Write the next part of the student-loan blog post, starting right after its last line.

--- START OF Document passage ---

DEMOCRATS DIVIDED OVER STUDENT LOANS: The Hill: Warren Rips Manchin On Student Loan Proposal. “Liberal firebrand Sen. Elizabeth Warren (Mass.) blasted a fellow Democratic senator Tuesday as a dispute over student loan rates escalated divisions within the party. The clash, which is highly unusual among party colleagues in the upper chamber, came at a private caucus meeting about a subject that is helping Republicans land blows against their Democratic opponents. . . . The bipartisan plan endorsed by Manchin and the others would set interest rates for undergraduate Stafford loans at the 10-year Treasury rate plus 1.85 percent. It would set the rates for unsubsidized graduate Stafford loans at the 10-year Treasury rate plus 3.4 percent.”

Here’s some recommended reading on the problem, which transcends Warren’s rather simplistic take.

UPDATE: Related: Student Loan Pretenders: New evidence that subsidized debt is harming borrowers.

Government researchers continue to show that federal student loans are hazardous to both students and taxpayers. But Senate liberals don’t seem to care, as long as the money keeps flowing to their constituents in the nonprofit academic world. . . .

The Congressional Budget Office recently estimated taxpayer losses on student loans at $95 billion over the next decade. Meanwhile, researchers at the Federal Reserve Bank of New York have been tracking the harm to young borrowers. Student-loan debt used to be a rough indicator of economic progress, because it meant that the borrower was attaining higher levels of education, long associated with higher incomes and lower unemployment.

But in recent years an historic surge in student-loan debt is changing education for many borrowers from a winning investment into a staggering burden. Such debt has nearly tripled since 2004 and now hovers around $1 trillion, with defaults rising on student loans and other types of debt held by these young borrowers.

Whereas credit scores used to be similar for young people with or without student-loan debt, New York Fed economists find a divergence after 2008. “By 2012, the average score for twenty-five-year-old nonborrowers is 15 points above that for student borrowers, and the average score for thirty-year-old nonborrowers is 24 points above that for student borrowers,” they note in a recent report.

Fed researchers are now struggling to understand the impact on markets such as housing and autos given the “lowered expectations of future earnings and more limited access to credit” for those who made large leveraged bets on education. Many of them must now delay starting families and buying their first homes.

The problem here isn’t an insufficiency of credit. It’s that prices are too high.

ANOTHER UPDATE: Student Loan Compromise Pits Dem Against Dem.

--- END OF Document passage ---
--- START OF Dataset excerpts ---

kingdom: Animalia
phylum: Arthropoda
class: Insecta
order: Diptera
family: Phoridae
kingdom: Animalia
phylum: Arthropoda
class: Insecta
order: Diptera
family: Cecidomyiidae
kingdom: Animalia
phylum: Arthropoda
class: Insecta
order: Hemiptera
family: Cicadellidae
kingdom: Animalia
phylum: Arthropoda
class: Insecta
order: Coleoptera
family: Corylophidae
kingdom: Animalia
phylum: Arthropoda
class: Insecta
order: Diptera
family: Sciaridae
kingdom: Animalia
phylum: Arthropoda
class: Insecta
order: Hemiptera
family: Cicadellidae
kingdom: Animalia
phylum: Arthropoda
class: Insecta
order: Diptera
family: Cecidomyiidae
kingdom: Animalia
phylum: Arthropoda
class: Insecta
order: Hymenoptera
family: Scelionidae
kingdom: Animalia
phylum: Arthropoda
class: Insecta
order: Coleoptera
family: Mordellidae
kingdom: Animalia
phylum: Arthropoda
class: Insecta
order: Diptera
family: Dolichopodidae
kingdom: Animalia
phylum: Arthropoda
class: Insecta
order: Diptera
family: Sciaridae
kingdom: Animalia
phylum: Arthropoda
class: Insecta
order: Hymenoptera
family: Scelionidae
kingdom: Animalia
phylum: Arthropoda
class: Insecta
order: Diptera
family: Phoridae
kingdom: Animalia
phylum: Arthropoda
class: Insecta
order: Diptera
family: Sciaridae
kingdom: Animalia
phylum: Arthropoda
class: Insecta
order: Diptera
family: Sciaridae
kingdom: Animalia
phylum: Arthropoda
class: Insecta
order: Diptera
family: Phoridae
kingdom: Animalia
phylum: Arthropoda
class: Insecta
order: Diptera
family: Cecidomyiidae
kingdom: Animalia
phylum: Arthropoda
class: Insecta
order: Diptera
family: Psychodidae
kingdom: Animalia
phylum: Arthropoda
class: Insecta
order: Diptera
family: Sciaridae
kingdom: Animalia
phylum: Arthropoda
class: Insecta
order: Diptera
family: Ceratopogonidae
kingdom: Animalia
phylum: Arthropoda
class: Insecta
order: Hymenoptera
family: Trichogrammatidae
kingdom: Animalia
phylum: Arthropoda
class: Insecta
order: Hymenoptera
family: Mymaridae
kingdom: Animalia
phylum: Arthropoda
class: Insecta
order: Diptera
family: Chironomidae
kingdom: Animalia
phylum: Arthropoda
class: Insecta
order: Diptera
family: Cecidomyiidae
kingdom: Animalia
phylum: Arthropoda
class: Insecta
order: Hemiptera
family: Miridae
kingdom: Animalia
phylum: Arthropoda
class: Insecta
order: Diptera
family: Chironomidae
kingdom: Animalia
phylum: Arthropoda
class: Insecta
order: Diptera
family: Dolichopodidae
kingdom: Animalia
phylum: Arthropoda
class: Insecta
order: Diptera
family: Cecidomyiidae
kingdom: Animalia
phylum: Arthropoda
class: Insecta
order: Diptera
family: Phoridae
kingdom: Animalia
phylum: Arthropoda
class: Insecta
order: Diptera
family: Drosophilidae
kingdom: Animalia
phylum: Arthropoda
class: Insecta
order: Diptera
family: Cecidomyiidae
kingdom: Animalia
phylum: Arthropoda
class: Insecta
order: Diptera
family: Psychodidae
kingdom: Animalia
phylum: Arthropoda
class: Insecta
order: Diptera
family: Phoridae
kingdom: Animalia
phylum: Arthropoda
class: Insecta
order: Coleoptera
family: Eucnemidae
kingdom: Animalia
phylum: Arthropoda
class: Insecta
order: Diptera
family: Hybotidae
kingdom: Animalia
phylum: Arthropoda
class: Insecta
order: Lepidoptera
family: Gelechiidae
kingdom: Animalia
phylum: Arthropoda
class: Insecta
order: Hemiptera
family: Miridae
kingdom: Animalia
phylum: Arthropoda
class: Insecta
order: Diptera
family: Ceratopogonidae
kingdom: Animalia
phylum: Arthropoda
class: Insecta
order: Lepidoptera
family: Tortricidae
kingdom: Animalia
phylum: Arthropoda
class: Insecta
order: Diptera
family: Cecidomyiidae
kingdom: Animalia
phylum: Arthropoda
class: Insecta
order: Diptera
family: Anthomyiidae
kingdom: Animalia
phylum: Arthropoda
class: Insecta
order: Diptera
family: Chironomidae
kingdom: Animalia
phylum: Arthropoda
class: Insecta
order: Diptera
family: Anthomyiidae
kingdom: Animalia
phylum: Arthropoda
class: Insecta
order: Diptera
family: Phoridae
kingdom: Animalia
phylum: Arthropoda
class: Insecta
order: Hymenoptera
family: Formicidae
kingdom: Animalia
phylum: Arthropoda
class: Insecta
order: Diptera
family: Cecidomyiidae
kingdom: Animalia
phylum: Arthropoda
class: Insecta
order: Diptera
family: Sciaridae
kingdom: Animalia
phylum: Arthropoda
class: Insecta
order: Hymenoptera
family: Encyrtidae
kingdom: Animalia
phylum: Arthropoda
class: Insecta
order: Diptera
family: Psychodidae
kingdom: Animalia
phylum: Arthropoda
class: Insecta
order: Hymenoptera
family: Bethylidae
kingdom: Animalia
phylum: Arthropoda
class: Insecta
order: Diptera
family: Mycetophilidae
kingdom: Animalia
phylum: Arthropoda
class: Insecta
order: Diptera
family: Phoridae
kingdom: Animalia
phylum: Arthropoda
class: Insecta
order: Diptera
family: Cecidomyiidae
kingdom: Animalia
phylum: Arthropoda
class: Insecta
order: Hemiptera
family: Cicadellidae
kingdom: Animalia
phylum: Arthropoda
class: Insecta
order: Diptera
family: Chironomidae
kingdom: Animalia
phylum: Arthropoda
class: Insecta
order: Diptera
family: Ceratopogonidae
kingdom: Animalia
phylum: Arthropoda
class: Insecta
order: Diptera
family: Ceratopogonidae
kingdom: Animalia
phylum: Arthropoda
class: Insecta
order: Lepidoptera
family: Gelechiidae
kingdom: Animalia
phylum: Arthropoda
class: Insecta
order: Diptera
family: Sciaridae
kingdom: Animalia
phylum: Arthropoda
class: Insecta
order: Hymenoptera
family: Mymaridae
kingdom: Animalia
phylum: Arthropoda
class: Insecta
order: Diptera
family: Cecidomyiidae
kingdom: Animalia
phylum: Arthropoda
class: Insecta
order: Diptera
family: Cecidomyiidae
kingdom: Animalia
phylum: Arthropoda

--- END OF Dataset excerpts ---

* [Exercise output]
MORE: Reader Nathan Brindle writes:

I had student loans in school that totaled about $20,000 by the time I left grad school (in 1993). (Obviously I didn’t attend an Ivy!) The only reason they didn’t total $30,000 was because I had a fellowship for one year of grad. And I paid the $20K off in 10 years – no consolidations, although I did take three years of deferral while I got settled into my new job (which had nothing to do with my degree tracks, FWIW).

What I can’t understand about student loans is this: The government thinks it’s OK to loan tens of thousands of dollars to 18-22 year old kids with no jobs and only imagined prospects on no more than a handshake and a signature. And it guarantees those loans, too, even it if will pursue you to the grave to pay them back. Some kids end up with enough in student loans that they could have bought a house, instead.

And there’s the rub. No bank would give a mortgage loan to a 18-22 year old with no job and no prospects on no more than a handshake and a signature. Not only would it be a dangerous risk, but it would be bloody immoral on its face to do such a thing to a young person just starting out in life. Why then is it considered appropriate and moral to load up the same cohort of kids with mortgage-sized student loan debt?

What exactly is so valuable about a college education that warrants mortgage-sized costs to get one, when so many students fail to complete their courses of study (and probably shouldn’t have been in college anyway)? I worked for the university when I was in grad school, and let me tell you, I met a LOT of students who were only there because some high school guidance counselor or their misguided parents had pushed them to attend.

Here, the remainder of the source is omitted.